[TAG] Work In Progress
Jimmy O'Regan
jimregan at o2.ie
Thu Nov 10 00:03:41 MSK 2005
Mike Orr wrote:
> On 11/9/05, Jimmy O'Regan <jimregan at o2.ie> wrote:
>
>>Mike Orr wrote:
>>
>>>But still, I hope UFC wipes WWE off the screen.
>>
>>I doubt it, from what little I've seen of UFC. WWE is... a soap opera
>>with fighting (uh... better fights :), UFC just looks like a bar brawl.
>
>
> It can look like a brawl if you don't understand what they guys are
> doing, but it's quite organized. It (pankration) is a combination of
> wrestling and kickboxing. One guy puts the other guy in standard
> submission holds until he taps out (symbolically gives up). The
Well, any time I saw it the rounds ended after one put another in a
submission hold and punched 'til the referee sent him back to his corner.
Aside from that, it's not going to replace WWE any time soon. WWE may be
fake, but it's more interesting to watch, if only for the acrobatics.
> In the early 1900s, the Gracie family in Brazil learned jiu-jitsu from
> a Japanese master. They combined it with streetfighting techniques
> and created the sport of Brazilian jiu-jitsu. In the 1990s they set
> up schools in the US, knowing it would be a big hit because there was
> nothing like it here. UFC was started around the same time although
> I'm not sure exactly how. Early UFC was all about "Which style is
> best?", matching opponents from different martial arts backgrounds
IIRC, there are two Gracie school ATM (family fued).

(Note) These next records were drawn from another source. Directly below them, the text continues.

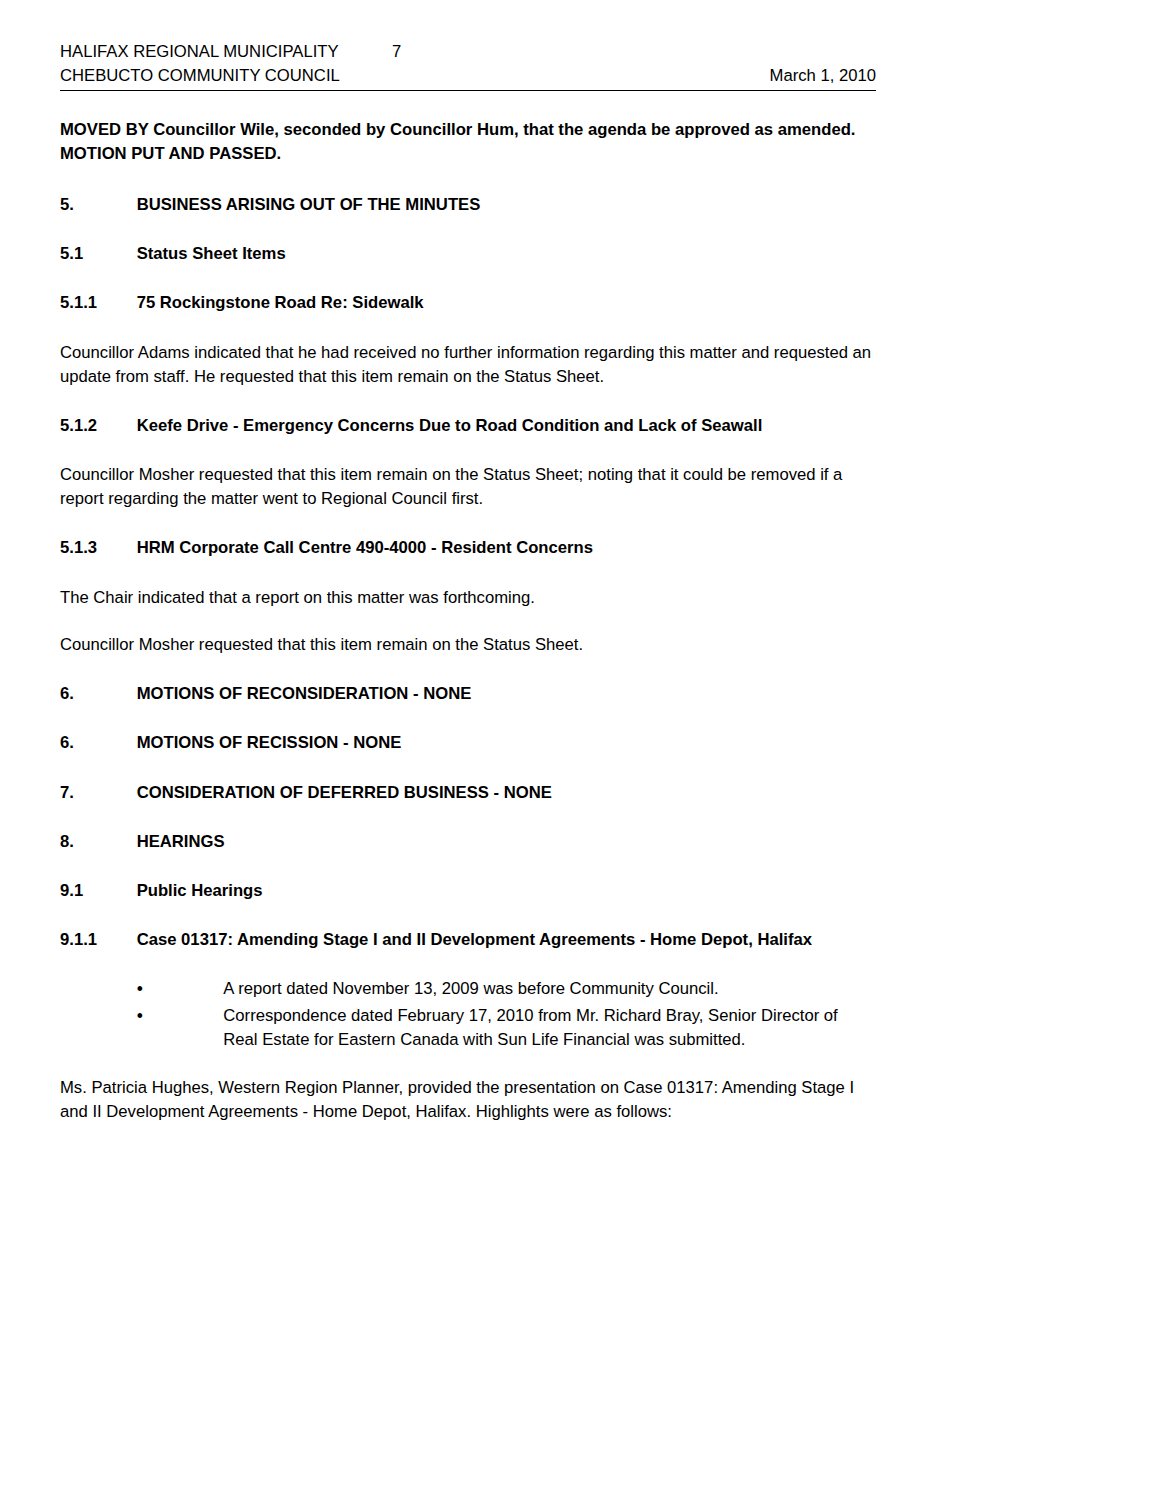HALIFAX REGIONAL MUNICIPALITY 7
CHEBUCTO COMMUNITY COUNCIL March 1, 2010
MOVED BY Councillor Wile, seconded by Councillor Hum, that the agenda be approved as amended. MOTION PUT AND PASSED.
5. BUSINESS ARISING OUT OF THE MINUTES
5.1 Status Sheet Items
5.1.1 75 Rockingstone Road Re: Sidewalk
Councillor Adams indicated that he had received no further information regarding this matter and requested an update from staff. He requested that this item remain on the Status Sheet.
5.1.2 Keefe Drive - Emergency Concerns Due to Road Condition and Lack of Seawall
Councillor Mosher requested that this item remain on the Status Sheet; noting that it could be removed if a report regarding the matter went to Regional Council first.
5.1.3 HRM Corporate Call Centre 490-4000 - Resident Concerns
The Chair indicated that a report on this matter was forthcoming.
Councillor Mosher requested that this item remain on the Status Sheet.
6. MOTIONS OF RECONSIDERATION - NONE
6. MOTIONS OF RECISSION - NONE
7. CONSIDERATION OF DEFERRED BUSINESS - NONE
8. HEARINGS
9.1 Public Hearings
9.1.1 Case 01317: Amending Stage I and II Development Agreements - Home Depot, Halifax
A report dated November 13, 2009 was before Community Council.
Correspondence dated February 17, 2010 from Mr. Richard Bray, Senior Director of Real Estate for Eastern Canada with Sun Life Financial was submitted.
Ms. Patricia Hughes, Western Region Planner, provided the presentation on Case 01317: Amending Stage I and II Development Agreements - Home Depot, Halifax. Highlights were as follows:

"Real" Jiu jitsu practitioners tend to look down on Gracie Jiu jitsu,
because it has all the vicious stuff removed.
>
> Pankration was the main sport in the ancient Olympics. There's a
> modified version in the modern Olympics (no stand-up hitting?), but
I should hope so. Pankration was originally a fight to the death, no?
> Wrestling is disappearing in American colleges due to Title IX, a law
> that under some interpretations requires an equal number of slots for
> men and women in sports. So the colleges drop wrestling to avoid
> getting sued. (There are few women wrestlers, though there are more
> women pankrationists than you might expect.) Wrestling remains big in
> the midwest colleges and Oklahoma because there are so many
> multigenerational wrestling families and it's a moneymaking sport, but
> it never caught on much in the northwest where football subsidizes all
> the other sports. But as it disappears from the colleges it's been
> popping up in the martial arts schools, as people want to cross train.
> So that could be its dominant place in twenty years.
Wrestling is pretty big in Poland, as I found out one night. Long story
short, growing up with brothers close to your own age beats
(rules-abiding) wrestling.
>
>>As for visualisation, well... you've seen kata and shadow boxing, right?
>
>
> Not with visualization, no.
OK, fair enough -- kata has become "tradition"[1], so the point is
probably lost on most teachers, but with both kata and shadow boxing,
you're fighting an imaginary opponent: visualisation.
[1] A British karate practitioner, who has also studied several other
martial arts, wrote a book explaining how many of the "decorative" moves
from the Shotokan kata are actually throws and grapples. The excerpt I
read made a lot of sense, but the traditionalists are deeply in denial.